ACTIONS TO TAKE ▸
A) In the text on currency depreciation and international trade, where do manufacturers now increasingly look for the components they need?
B) Carry on the text about currency depreciation and international trade from its final sentence.
(Beginning of TEXT EXCERPT)
In response to the Great Recession of 2007- 2009, central bankers of various nations adopted expansionary monetary policies to revive their sluggish economies. In theory, these policies reduce interest rates and increase domestic investment and consumption spending, thus stimulating output and employment. Also, when interest rates decline, investors will pull their money out of the country in search of higher yields elsewhere, thus causing the country's currency to depreciate. Therefore, the prices of the country's exports decline, which results in rising exports to other nations, which boosts economic growth.

However, in the years following the Great Recession, things did not turn out exactly like economic theory predicts. Why? Recent evidence suggests that a fundamental change has occurred in the structure of international trade that reduces the impact of a depreciating currency on trade flows. What has changed is where businesses source the things, they need to produce the goods they export. In the past, manufacturers found most components needed to produce their goods at home. Now they increasingly look abroad for such inputs. As a result, exports now incorporate a lot more imports. This means that many products are no longer "made in the United States" or in another particular country. Instead, they are "made in the world."

It is still the case that when a currency such as the yen depreciates, it reduces the price of goods sold by Japanese producers in the United States. But it also increases the price of the things that Japanese producers import to make those exported goods. Therefore, the production costs of Japanese producers increase and the competitiveness of their export’s declines. As a result, depreciating currencies have a smaller effect on exports.
(End of TEXT EXCERPT)
(Beginning of MATERIAL PROVIDED)
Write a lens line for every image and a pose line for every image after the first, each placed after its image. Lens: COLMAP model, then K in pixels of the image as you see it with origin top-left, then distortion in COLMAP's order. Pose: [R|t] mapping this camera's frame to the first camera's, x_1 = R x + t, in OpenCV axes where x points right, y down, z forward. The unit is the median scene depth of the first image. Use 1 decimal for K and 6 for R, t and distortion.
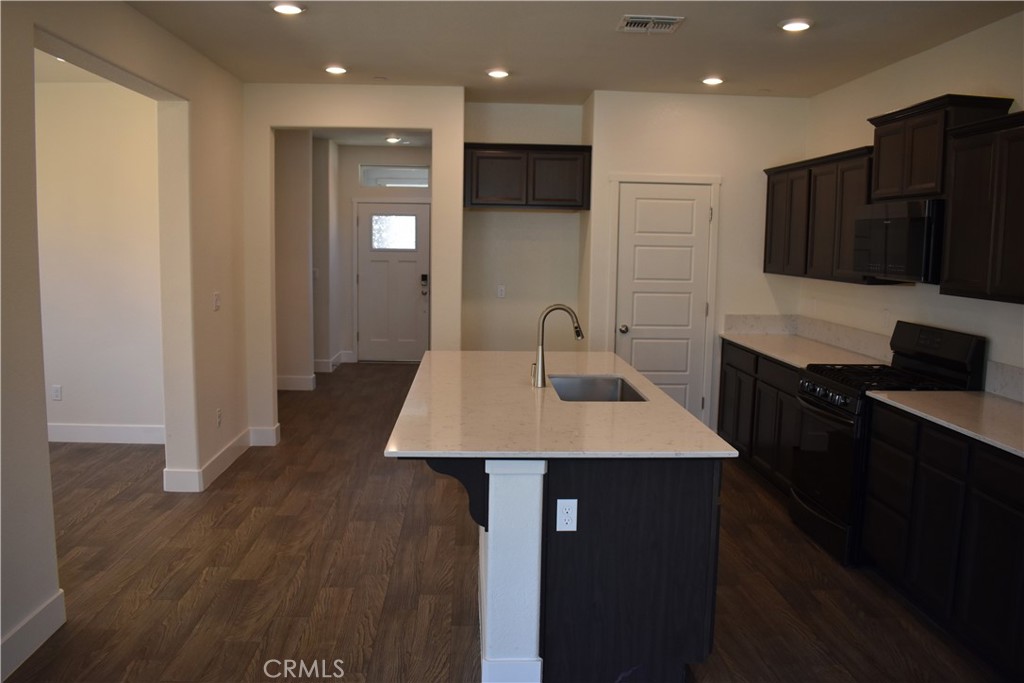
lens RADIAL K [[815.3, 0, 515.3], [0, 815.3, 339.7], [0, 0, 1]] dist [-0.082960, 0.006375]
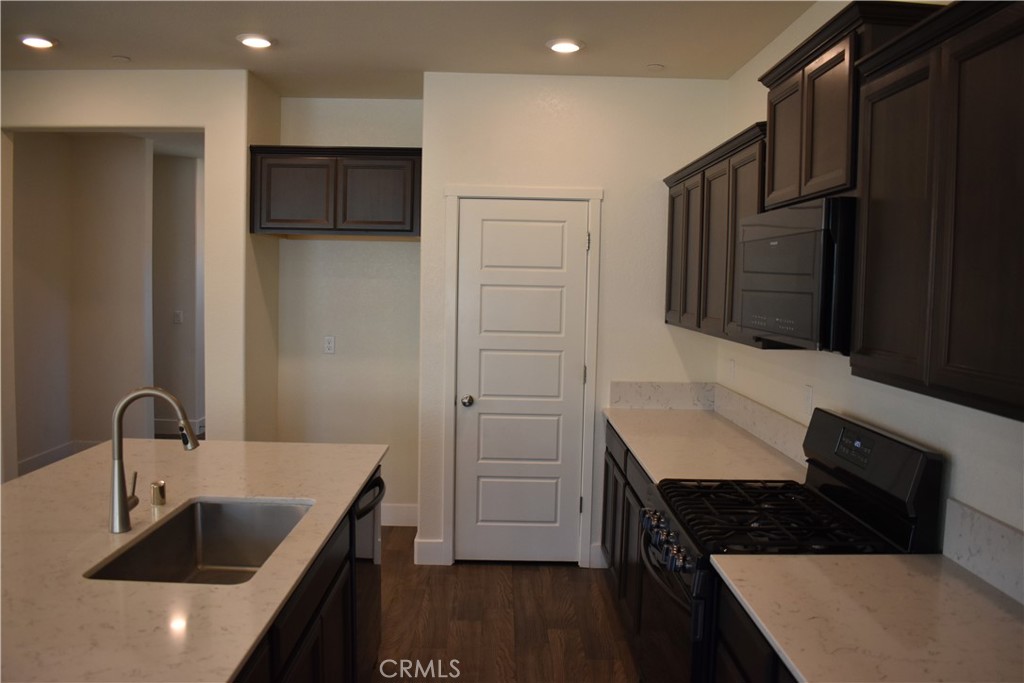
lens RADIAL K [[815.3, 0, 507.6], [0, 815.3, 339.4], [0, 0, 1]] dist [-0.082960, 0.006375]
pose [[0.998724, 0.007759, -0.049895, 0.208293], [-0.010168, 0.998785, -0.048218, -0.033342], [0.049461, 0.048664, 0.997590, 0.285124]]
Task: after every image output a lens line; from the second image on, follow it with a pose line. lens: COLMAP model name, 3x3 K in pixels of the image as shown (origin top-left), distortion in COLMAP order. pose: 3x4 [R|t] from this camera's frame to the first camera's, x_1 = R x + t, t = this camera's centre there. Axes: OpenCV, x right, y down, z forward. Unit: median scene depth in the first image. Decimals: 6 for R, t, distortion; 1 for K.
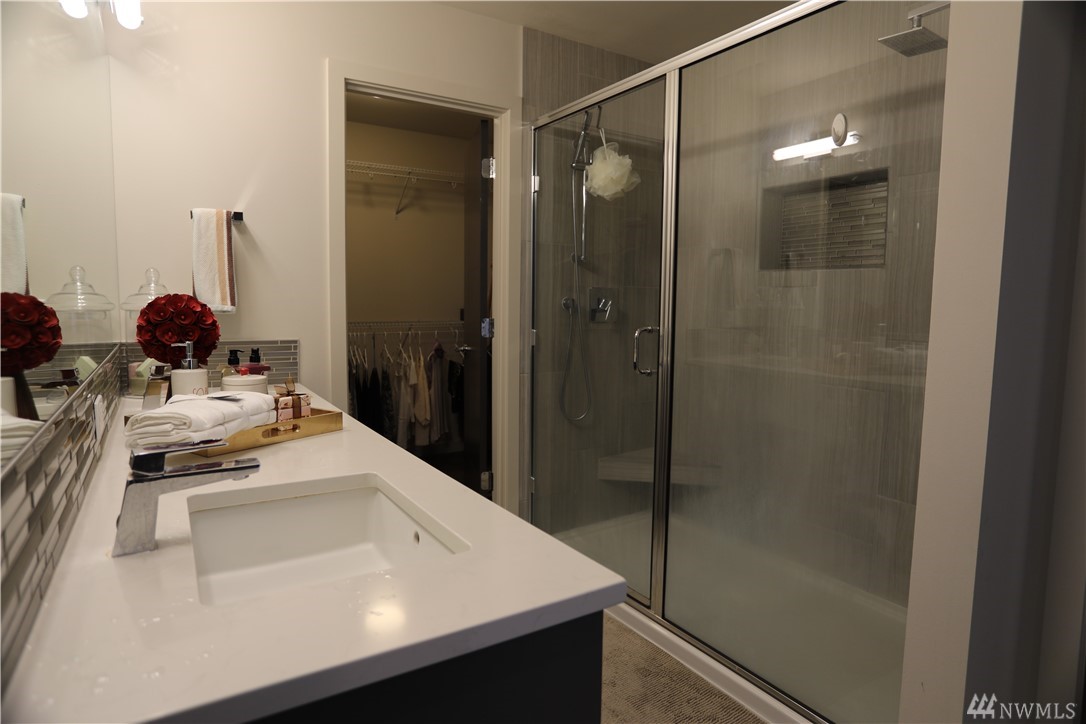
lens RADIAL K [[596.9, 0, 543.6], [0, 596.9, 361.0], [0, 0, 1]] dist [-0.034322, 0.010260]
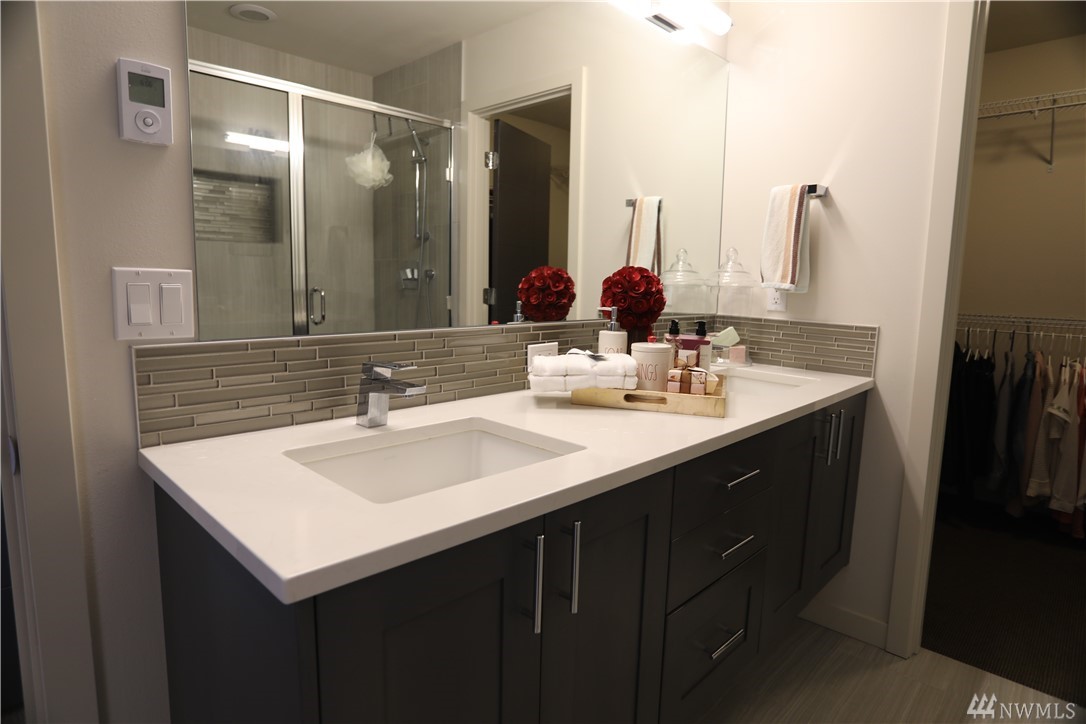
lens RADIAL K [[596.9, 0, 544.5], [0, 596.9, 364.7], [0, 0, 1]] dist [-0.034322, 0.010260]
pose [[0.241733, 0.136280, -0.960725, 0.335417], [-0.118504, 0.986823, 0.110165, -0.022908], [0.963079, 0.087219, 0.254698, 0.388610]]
(End of MATERIAL PROVIDED)
TASK ANSWERS ▸
A) Abroad.

B)
Economists at the Organization for Economic Cooperation and Development and the World Trade Organization have measured the impact of global supply chains on trade flows. In particular, they measured how much foreign content there is in each nation's exports, finding a sizeable increase since the mid-l 990s. For example, the foreign content of Switzerland's exports increased from 17.5 percent in 1995 to 21.7 percent in 2011, while the imported content of South Korea's exports almost doubled, from 22.3 percent in 1995 to 41.6 percent in 2011. Using these figures, these economists found that the effect of currency movements on exports and imports has fallen over time, by as much as 30 percent in some countries. The implication of these findings is that as countries become more vertically integrated via global value chains, exchange rate variations will have a diminishing impact on trade flows. Thus, currency fluctuations will have a smaller role as shock absorbers that direct global demand toward weaker economies from stronger economies.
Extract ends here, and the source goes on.